* **TEXTE FOURNI**:
──────────

L'argument fondé sur une analogie pour relever... des différences
L'analogie entre deux situations peut aussi être mise en avant pour faire ressortir par la suite des différences fondamentales entre elles.
Exemple :
Voici un exemple simple inventé pour l'occasion : « J'ai donné la même éducation à mes deux fils. Pourtant l'un est devenu juge et l'autre voleur. Ils étaient donc bien différents l'un de l'autre ! ». Dans cet exemple, deux situations comparables (deux enfants éduqués dans les mêmes conditions) conduisent, de façon inattendue, à deux situations différentes (l'un devient juge, et l'autre voleur).
Ce type d'argument fondé sur une analogie est utilisé dans des controverses à thème scientifique. En voici un exemple dans un article du biologiste François Gonon (2011). Cet auteur prend position dans le débat sur la place des approches biologiques des maladies psychiatriques.
Cet article[1] est en accès libre ici.
Voici une analogie qui vise à montrer la complexité de la recherche contre le cancer. Puis, par un argument a fortiori, l'auteur nous montre la complexité plus grande encore de la recherche sur les maladies psychiatriques.

──────────

* **LISTE FOURNIE**:
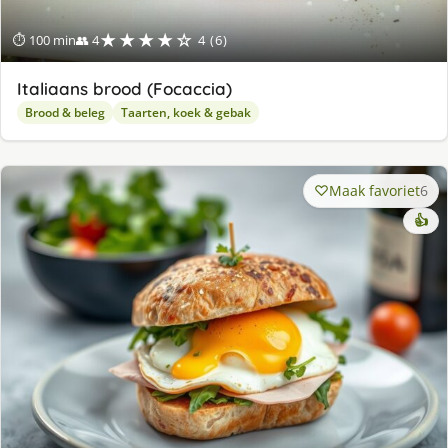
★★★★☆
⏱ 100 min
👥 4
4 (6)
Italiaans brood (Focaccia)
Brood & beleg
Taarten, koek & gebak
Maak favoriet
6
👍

──────────

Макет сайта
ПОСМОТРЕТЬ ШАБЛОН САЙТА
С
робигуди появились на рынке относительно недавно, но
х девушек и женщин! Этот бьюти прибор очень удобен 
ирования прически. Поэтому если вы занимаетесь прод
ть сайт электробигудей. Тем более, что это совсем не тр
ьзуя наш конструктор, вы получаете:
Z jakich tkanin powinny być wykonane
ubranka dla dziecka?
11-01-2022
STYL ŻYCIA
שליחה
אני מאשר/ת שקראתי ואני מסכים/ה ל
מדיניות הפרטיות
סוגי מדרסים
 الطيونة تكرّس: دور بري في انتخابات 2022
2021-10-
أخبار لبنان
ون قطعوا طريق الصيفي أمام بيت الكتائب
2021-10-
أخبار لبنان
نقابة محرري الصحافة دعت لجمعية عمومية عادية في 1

──────────

* **CONSIGNE 1**: D'après le texte fourni, quel biologiste est l'auteur de l'article cité, et en quelle année cet article a-t-il paru ?
* **CONSIGNE 2**: Traduisez en anglais cette phrase du texte fourni : « L'analogie entre deux situations peut aussi être mise en avant pour faire ressortir par la suite des différences fondamentales entre elles. »
* **CONSIGNE 3**: Dans le texte fourni, condensez en une seule phrase le paragraphe qui commence par « Ce type d'argument fondé sur une analogie » sans en perdre les faits principaux.
Seul le texte fourni sert de source.

* **RÉPONSE 1**: Il s'agit de François Gonon, et l'article date de 2011.

* **RÉPONSE 2**: The analogy between two situations can also be put forward in order to bring out, afterward, fundamental differences between them.

* **RÉPONSE 3**: On retrouve cet argument par analogie dans les controverses scientifiques, par exemple dans un article de 2011 où le biologiste François Gonon prend position sur la place des approches biologiques des maladies psychiatriques.